Provided material: Begin

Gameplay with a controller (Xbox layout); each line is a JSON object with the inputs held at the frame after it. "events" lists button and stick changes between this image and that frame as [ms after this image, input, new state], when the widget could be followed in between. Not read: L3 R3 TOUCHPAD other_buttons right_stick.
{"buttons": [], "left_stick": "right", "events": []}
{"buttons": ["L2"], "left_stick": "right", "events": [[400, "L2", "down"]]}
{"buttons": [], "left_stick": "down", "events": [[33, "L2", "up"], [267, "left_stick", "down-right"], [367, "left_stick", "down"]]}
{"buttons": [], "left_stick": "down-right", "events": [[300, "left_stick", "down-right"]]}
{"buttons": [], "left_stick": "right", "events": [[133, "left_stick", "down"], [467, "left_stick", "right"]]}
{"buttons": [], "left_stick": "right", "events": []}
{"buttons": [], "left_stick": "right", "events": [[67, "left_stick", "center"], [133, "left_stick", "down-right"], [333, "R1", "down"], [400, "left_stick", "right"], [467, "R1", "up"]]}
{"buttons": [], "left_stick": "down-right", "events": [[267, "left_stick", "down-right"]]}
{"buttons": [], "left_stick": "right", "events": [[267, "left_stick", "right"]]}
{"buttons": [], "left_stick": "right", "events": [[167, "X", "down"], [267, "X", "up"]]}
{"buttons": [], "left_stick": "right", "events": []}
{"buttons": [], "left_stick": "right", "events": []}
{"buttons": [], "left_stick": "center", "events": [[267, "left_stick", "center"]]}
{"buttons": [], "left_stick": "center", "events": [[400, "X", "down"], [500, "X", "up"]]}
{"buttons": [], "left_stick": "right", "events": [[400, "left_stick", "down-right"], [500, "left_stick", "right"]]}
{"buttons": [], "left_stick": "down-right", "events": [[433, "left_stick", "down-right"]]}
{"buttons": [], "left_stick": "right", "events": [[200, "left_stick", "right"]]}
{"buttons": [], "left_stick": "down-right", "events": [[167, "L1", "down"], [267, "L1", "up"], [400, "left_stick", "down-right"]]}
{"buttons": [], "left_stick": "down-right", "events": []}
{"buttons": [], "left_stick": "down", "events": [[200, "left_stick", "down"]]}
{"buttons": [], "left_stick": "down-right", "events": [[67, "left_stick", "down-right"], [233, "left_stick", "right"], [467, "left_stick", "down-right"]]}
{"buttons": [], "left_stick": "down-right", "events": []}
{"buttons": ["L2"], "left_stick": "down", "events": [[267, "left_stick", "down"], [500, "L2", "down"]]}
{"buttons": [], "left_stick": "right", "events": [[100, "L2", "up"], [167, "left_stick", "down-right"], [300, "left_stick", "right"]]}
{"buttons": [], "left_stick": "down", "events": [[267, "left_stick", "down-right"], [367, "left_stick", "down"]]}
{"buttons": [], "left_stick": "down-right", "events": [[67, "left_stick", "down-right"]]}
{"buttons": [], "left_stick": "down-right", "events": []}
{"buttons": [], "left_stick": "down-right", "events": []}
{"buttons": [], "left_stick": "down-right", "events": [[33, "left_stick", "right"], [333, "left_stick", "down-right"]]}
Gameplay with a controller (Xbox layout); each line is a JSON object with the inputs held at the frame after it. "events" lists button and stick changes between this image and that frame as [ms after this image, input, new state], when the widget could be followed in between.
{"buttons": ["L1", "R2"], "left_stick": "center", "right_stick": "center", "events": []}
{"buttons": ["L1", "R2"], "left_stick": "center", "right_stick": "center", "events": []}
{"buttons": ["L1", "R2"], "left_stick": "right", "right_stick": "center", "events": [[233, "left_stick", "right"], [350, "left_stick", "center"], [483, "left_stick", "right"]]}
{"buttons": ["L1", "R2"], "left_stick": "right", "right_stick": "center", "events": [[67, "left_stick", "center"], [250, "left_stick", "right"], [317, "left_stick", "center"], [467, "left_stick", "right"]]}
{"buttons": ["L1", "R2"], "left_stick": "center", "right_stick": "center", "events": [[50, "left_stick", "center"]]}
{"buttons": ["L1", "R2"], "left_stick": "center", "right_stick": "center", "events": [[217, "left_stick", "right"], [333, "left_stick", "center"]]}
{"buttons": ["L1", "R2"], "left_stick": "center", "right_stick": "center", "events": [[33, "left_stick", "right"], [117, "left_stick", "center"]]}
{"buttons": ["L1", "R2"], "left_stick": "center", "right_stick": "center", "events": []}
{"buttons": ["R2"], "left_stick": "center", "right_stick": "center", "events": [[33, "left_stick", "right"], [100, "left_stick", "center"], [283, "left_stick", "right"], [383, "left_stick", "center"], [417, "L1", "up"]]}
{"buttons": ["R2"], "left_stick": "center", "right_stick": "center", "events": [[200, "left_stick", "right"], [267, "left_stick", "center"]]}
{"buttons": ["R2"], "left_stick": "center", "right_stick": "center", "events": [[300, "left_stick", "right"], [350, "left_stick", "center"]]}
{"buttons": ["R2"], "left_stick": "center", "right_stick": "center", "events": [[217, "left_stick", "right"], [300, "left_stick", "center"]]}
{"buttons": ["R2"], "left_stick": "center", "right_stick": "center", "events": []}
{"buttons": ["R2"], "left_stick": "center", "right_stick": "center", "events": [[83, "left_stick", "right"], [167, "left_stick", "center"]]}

Provided material: End

# Work to complete
From the records above, pull out each line that has "controller".

# Answer to this task
Gameplay with a controller (Xbox layout); each line is a JSON object with the inputs held at the frame after it. "events" lists button and stick changes between this image and that frame as [ms after this image, input, new state], when the widget could be followed in between. Not read: L3 R3 TOUCHPAD other_buttons right_stick.
Gameplay with a controller (Xbox layout); each line is a JSON object with the inputs held at the frame after it. "events" lists button and stick changes between this image and that frame as [ms after this image, input, new state], when the widget could be followed in between.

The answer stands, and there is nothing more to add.